__AIM OF THE TASK__
Produce as output only the lines below starting at the line with "left elbow: (150, 141)" and continuing through the line with "left elbow: (52, 138)", each one exactly as written.

── DATA SHOWN

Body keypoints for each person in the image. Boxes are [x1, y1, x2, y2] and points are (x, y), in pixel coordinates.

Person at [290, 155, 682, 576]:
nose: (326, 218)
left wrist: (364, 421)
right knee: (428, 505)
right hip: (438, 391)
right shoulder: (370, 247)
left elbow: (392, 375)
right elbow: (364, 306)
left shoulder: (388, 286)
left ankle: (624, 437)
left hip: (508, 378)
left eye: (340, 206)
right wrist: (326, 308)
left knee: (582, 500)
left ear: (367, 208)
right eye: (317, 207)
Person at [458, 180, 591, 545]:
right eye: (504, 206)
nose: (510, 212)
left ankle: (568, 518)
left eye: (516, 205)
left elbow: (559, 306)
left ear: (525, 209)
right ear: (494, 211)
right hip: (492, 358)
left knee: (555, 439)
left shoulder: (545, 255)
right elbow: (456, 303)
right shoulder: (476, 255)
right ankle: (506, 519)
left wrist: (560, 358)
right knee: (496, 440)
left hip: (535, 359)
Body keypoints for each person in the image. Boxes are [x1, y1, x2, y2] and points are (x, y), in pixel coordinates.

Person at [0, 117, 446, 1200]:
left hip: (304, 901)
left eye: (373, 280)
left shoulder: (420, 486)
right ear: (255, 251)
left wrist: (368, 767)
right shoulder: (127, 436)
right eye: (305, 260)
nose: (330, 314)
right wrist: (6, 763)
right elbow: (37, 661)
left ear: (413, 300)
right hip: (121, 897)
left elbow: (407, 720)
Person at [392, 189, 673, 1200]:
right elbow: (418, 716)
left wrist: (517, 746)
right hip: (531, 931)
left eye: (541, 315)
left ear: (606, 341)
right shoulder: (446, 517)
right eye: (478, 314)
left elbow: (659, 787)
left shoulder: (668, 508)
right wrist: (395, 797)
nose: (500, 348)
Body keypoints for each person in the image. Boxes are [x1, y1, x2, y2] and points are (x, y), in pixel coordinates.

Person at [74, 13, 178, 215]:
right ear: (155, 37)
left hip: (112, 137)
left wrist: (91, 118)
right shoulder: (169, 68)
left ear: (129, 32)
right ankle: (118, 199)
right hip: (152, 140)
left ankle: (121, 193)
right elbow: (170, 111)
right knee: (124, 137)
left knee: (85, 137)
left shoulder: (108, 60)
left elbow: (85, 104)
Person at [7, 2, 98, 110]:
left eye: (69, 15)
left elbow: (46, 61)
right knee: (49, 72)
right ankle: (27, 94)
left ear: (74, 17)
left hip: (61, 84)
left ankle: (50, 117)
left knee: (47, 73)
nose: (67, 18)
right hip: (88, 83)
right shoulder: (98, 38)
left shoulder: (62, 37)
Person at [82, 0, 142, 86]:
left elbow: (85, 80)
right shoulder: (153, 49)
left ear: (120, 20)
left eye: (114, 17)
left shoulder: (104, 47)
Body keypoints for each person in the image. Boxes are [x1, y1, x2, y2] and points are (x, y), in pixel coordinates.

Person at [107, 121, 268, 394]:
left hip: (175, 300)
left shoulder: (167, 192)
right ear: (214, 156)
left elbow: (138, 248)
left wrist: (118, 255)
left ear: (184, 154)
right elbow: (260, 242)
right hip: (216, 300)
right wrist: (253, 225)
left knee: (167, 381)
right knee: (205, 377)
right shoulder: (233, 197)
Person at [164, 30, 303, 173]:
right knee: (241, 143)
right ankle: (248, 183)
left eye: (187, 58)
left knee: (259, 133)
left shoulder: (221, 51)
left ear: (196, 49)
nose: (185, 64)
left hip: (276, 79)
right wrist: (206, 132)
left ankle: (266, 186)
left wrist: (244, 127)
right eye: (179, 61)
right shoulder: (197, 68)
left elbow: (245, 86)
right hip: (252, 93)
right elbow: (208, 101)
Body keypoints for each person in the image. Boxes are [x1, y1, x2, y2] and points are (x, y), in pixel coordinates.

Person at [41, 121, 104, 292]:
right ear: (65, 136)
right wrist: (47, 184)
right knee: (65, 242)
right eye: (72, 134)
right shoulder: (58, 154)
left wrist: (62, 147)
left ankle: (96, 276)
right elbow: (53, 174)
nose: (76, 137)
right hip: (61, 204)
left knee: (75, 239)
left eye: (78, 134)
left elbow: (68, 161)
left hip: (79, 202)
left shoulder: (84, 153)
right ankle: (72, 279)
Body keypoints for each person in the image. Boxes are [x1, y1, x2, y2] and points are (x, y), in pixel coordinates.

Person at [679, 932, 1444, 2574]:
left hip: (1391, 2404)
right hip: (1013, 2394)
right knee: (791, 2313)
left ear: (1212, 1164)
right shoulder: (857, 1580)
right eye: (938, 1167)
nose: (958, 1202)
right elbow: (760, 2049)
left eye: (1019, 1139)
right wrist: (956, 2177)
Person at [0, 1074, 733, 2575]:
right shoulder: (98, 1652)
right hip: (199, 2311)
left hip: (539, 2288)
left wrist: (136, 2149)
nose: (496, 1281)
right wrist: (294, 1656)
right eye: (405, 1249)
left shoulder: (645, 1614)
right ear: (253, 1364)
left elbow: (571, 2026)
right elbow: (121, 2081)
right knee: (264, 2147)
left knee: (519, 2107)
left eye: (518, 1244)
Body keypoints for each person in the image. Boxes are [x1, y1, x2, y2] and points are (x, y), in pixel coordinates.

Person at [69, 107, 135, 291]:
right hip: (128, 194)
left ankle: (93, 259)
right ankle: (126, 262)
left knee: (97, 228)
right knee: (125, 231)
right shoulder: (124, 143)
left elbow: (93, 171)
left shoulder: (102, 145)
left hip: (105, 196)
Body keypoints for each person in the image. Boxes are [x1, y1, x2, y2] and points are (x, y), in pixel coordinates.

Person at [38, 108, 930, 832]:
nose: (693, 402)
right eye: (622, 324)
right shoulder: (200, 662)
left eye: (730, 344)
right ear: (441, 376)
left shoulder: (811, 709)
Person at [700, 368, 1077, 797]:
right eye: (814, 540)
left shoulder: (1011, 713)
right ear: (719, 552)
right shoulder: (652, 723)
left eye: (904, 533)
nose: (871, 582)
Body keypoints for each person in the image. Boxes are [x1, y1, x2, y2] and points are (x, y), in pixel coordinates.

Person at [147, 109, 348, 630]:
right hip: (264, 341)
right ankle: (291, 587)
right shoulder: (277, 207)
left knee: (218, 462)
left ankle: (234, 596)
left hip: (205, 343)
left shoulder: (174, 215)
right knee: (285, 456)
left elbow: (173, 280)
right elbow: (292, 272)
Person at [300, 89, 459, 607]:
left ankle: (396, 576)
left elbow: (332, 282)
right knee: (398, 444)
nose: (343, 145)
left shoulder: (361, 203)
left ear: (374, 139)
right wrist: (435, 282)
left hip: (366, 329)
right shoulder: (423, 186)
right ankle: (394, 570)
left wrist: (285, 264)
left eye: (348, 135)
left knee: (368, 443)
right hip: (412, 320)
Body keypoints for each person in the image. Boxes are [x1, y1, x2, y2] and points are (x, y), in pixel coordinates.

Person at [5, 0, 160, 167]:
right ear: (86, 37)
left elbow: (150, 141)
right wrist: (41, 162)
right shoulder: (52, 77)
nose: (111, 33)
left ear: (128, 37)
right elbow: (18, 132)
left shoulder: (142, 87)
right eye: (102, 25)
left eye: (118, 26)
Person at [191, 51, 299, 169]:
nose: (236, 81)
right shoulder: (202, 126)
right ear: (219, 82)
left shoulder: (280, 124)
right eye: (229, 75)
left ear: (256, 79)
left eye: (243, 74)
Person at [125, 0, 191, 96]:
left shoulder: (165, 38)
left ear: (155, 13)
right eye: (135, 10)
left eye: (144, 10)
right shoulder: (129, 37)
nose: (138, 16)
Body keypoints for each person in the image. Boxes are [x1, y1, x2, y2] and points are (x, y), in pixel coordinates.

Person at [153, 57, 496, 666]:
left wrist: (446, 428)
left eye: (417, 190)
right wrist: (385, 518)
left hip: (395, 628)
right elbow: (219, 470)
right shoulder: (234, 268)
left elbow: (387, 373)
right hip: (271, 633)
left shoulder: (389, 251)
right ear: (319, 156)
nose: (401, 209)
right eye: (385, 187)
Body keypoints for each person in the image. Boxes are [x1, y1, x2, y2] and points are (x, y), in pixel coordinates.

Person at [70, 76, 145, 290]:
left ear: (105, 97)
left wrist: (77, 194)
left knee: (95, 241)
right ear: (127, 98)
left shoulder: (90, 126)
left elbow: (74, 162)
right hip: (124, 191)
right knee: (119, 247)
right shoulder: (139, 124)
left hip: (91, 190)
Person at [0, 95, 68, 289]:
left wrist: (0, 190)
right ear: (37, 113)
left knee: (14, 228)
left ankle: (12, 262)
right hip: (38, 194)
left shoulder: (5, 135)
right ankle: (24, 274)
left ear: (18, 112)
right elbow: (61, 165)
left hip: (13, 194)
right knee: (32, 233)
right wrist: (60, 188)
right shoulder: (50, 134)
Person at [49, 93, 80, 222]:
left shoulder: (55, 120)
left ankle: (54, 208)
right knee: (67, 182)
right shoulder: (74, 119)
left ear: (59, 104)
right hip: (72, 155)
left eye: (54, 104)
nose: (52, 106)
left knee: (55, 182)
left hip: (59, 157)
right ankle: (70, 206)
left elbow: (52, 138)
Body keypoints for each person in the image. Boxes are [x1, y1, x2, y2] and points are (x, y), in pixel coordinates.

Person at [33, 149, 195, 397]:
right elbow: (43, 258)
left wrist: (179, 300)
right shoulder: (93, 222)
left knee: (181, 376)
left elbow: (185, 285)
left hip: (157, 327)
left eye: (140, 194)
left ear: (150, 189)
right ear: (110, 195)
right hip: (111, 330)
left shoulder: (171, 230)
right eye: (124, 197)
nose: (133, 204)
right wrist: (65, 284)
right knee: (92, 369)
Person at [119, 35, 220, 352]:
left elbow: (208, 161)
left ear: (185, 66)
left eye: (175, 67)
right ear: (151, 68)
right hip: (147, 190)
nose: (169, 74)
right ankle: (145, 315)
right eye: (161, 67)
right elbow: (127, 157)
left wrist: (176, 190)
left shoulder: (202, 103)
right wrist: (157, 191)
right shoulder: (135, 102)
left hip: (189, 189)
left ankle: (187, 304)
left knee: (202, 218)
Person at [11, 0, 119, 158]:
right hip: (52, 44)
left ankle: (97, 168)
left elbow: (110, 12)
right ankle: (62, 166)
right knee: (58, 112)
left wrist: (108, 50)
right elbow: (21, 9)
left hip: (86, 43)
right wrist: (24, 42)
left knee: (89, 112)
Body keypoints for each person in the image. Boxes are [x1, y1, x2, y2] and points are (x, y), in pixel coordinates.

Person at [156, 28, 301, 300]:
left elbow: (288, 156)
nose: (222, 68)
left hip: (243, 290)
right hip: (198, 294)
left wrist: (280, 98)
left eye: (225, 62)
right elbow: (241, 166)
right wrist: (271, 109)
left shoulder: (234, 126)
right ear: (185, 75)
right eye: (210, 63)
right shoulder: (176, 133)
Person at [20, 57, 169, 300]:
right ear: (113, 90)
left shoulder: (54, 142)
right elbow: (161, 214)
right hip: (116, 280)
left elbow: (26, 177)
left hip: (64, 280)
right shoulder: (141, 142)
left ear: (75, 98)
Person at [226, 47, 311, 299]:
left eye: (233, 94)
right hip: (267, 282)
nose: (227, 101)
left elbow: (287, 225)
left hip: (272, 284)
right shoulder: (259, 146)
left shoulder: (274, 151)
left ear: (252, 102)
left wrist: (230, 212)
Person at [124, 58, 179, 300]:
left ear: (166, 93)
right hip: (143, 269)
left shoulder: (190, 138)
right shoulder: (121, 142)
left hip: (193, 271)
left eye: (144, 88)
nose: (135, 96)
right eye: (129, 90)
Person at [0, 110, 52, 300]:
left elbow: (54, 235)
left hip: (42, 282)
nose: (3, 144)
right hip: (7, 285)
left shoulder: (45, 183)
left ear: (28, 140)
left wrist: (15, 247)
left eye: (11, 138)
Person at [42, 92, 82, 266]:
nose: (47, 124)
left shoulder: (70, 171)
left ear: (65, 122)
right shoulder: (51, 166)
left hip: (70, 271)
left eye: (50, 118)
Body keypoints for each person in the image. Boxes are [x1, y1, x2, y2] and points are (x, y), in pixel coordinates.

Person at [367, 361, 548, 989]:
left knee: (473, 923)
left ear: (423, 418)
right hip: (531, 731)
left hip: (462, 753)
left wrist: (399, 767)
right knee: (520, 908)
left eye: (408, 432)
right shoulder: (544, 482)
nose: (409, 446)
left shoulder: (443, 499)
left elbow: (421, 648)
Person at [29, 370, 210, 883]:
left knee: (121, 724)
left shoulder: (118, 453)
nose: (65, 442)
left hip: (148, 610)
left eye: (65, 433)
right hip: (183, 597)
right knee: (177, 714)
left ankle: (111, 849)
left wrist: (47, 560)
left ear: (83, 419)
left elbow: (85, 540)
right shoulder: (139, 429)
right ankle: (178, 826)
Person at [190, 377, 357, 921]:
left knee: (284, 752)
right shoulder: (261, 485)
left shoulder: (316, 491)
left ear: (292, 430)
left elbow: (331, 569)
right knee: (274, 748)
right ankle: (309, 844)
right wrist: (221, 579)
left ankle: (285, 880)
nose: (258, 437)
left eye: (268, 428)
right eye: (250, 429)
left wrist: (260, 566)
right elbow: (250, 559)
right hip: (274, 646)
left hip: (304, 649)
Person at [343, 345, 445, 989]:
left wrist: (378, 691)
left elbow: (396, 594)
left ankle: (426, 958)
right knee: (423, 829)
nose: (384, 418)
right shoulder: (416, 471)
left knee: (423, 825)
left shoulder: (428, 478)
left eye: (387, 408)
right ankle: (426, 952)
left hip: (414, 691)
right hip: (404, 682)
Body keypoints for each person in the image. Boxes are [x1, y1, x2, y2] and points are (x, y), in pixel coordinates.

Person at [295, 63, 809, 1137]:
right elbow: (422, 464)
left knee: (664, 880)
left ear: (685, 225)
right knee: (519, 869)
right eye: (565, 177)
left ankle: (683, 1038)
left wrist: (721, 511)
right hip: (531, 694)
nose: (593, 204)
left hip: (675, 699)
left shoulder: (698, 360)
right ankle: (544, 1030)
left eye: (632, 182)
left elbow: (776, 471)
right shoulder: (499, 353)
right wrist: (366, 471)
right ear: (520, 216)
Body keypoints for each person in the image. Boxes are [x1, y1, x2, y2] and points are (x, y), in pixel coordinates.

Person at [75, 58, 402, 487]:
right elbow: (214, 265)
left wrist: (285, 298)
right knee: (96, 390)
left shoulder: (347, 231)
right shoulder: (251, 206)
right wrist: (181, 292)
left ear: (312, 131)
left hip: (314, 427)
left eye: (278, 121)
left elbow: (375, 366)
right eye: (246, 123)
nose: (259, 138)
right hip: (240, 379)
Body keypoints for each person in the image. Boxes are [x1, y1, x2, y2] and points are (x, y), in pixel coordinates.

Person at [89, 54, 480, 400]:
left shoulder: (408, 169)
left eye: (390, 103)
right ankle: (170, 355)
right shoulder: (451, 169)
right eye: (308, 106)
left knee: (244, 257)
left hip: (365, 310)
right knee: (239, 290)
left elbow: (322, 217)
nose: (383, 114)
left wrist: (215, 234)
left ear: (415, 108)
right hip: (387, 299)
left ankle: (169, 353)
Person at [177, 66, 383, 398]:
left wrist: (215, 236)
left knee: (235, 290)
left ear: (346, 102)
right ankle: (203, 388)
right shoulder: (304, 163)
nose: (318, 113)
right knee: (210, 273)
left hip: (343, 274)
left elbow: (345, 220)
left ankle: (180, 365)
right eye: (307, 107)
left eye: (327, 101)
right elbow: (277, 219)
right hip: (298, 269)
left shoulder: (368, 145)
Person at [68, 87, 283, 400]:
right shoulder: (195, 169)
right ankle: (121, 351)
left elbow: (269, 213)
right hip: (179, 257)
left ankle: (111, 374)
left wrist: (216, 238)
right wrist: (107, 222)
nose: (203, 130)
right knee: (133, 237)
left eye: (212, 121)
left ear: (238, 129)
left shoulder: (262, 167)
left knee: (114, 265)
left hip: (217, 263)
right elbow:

────

__ANSWER BOX__
left elbow: (150, 141)
right wrist: (41, 162)
right shoulder: (52, 77)
nose: (111, 33)
left ear: (128, 37)
right elbow: (18, 132)
left shoulder: (142, 87)
right eye: (102, 25)
left eye: (118, 26)
Person at [191, 51, 299, 169]:
nose: (236, 81)
right shoulder: (202, 126)
right ear: (219, 82)
left shoulder: (280, 124)
right eye: (229, 75)
left ear: (256, 79)
left eye: (243, 74)
Person at [125, 0, 191, 96]:
left shoulder: (165, 38)
left ear: (155, 13)
right eye: (135, 10)
left eye: (144, 10)
right shoulder: (129, 37)
nose: (138, 16)
Body keypoints for each person in the image. Boxes are [x1, y1, x2, y2] and points are (x, y), in pixel coordinates.

Person at [153, 57, 496, 666]:
left wrist: (446, 428)
left eye: (417, 190)
right wrist: (385, 518)
left hip: (395, 628)
right elbow: (219, 470)
right shoulder: (234, 268)
left elbow: (387, 373)
right hip: (271, 633)
left shoulder: (389, 251)
right ear: (319, 156)
nose: (401, 209)
right eye: (385, 187)
Body keypoints for each person in the image. Boxes are [x1, y1, x2, y2] and points are (x, y), in pixel coordinates.

Person at [70, 76, 145, 290]:
left ear: (105, 97)
left wrist: (77, 194)
left knee: (95, 241)
right ear: (127, 98)
left shoulder: (90, 126)
left elbow: (74, 162)
right hip: (124, 191)
right knee: (119, 247)
right shoulder: (139, 124)
left hip: (91, 190)
Person at [0, 95, 68, 289]:
left wrist: (0, 190)
right ear: (37, 113)
left knee: (14, 228)
left ankle: (12, 262)
right hip: (38, 194)
left shoulder: (5, 135)
right ankle: (24, 274)
left ear: (18, 112)
right elbow: (61, 165)
left hip: (13, 194)
right knee: (32, 233)
right wrist: (60, 188)
right shoulder: (50, 134)
Person at [49, 93, 80, 222]:
left shoulder: (55, 120)
left ankle: (54, 208)
right knee: (67, 182)
right shoulder: (74, 119)
left ear: (59, 104)
right hip: (72, 155)
left eye: (54, 104)
nose: (52, 106)
left knee: (55, 182)
left hip: (59, 157)
right ankle: (70, 206)
left elbow: (52, 138)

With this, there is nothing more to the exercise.